Live with Tim O’Reilly: A Conversation with Independent Researcher Anjali Shrivastava
Published by O'Reilly Media, Inc.
Why AI pricing is broken and what to do about it
A few months ago, Cursor took some heat for updates the company made to its Pro plan, which in effect raised prices for power users. Cursor justified the changes by pointing to growing token use—Anthropic rolled out rate limits at the same time, leading many to speculate that Cursor was just passing along the new costs to its customers. However, researcher and data scientist Anjali Shrivastava thinks that this narrative “gets the causality backwards,” explaining: “Cursor’s users generated the extreme cost tail, because they had no usage limits in place; Anthropic’s response was a downstream response, and Cursor’s price hikes were forced re-pricings of the tail risk.” But her aim isn’t to apportion blame for higher prices. It's to demonstrate that the pricing paradigm for AI is completely broken.

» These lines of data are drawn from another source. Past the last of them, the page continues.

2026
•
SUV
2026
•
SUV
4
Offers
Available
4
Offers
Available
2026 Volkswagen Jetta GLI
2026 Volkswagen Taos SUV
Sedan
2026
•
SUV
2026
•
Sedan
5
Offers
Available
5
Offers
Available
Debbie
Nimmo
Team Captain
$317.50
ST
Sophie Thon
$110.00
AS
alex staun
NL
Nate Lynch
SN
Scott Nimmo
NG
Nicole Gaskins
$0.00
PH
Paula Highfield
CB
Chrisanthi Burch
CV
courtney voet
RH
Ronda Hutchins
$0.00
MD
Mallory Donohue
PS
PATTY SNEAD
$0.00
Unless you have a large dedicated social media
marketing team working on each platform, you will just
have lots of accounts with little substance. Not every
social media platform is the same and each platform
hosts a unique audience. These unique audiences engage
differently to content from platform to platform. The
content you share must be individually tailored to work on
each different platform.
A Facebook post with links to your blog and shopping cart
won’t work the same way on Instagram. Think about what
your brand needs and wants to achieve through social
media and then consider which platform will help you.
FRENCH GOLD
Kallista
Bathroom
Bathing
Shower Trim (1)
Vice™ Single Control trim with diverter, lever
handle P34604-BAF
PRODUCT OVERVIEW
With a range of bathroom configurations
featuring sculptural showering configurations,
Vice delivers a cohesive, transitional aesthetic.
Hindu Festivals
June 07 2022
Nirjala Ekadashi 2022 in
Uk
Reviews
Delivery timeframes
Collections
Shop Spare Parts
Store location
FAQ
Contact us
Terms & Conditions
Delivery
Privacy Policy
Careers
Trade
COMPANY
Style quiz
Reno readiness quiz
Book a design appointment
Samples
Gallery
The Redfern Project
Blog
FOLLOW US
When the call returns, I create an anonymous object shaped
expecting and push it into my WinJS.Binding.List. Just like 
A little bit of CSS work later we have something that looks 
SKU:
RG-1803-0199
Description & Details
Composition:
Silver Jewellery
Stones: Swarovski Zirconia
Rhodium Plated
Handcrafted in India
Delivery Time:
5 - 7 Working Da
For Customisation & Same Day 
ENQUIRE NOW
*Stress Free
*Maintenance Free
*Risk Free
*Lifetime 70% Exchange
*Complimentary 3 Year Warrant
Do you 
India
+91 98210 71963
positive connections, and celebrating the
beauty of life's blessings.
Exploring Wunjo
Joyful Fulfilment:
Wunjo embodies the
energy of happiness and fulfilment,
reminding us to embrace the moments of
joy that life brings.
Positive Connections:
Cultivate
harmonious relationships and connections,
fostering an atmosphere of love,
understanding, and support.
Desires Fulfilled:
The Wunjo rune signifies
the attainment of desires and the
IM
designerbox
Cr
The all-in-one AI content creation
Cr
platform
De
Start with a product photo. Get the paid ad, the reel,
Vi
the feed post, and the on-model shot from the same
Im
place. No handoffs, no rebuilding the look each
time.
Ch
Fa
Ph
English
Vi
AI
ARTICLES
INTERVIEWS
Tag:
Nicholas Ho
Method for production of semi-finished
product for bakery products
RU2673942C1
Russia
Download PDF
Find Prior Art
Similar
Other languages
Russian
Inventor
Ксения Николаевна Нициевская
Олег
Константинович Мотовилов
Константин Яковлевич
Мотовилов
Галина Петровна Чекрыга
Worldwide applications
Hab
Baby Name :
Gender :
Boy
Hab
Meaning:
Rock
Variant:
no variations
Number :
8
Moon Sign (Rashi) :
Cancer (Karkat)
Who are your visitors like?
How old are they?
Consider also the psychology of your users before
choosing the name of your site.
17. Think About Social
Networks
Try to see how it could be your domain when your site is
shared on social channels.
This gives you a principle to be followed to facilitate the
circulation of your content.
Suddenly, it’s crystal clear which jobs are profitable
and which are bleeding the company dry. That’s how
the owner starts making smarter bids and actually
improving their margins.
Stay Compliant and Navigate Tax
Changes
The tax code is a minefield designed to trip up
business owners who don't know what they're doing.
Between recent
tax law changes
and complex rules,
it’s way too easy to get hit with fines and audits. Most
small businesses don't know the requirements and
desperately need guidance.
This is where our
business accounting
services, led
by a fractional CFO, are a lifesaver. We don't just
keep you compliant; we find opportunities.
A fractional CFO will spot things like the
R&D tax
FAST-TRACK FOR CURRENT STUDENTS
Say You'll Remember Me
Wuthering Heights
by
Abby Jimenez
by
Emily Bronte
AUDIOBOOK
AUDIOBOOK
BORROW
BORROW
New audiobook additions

Anjali’s working on a multipart thesis on the unit economics of frontier AI labs and beyond, and she’s shared some of her work in progress with me. At the heart of AI’s pricing dilemma, she notes, is the humble token. We think about the token as an “atomic, static” unit of cost (a legacy from cloud APIs), but in fact token cost is highly variable—which makes it extremely difficult to set a subscription price that doesn’t bring about financial calamity as usage skyrockets. I’ve asked Anjali to join me on this episode of Live with Tim O’Reilly to discuss her work and trace the beginnings of an answer to the question animating it: “How do you design a pricing model that survives margin squeeze [and] fat-tailed costs and doesn’t lead to surprise service degradation?”
We’ll cover the problems with current pricing models from the perspectives of both the model providers and the third-party vendors integrating them into their products. We’ll also examine where this leaves users, who have limited insight into these pricing models and, as Anjali points out, “no incentive to optimize their requests to minimize compute.” And of course we’ll take your questions and use them to prompt further discussion.
Schedule
The time frames are only estimates and may vary according to how the class is progressing.
Wednesday, October 29, 2025, at 8:00am PT / 11:00am ET
- Interactive discussion and Q&A (60 minutes)
Your Hosts and Guests
Tim O'Reilly
Tim O’Reilly is the founder and CEO of O’Reilly Media. He has a history of convening conversations that reshape the computer industry. He’s played a key role in shaping our understanding of the early commercialization of the internet, open source software, big data, and Web 2.0. He believes that the current AI moment is more significant than any of those. His 2017 book, WTF? What’s the Future and Why It’s Up to Us, raised many of the concerns and opportunities about AI that we are wrestling with today. He writes regularly for O’Reilly Radar and on Asimov’s Addendum, his Substack about AI governance.
Anjali Shrivastava
Anjali Shrivastava worked as a monetization data scientist at Adobe’s new products team for several years, and most recently led GTM data strategy for Tana. She’s been independently researching inference economics, and is now working on a multi-part thesis on the unit economics of frontier AI labs and beyond.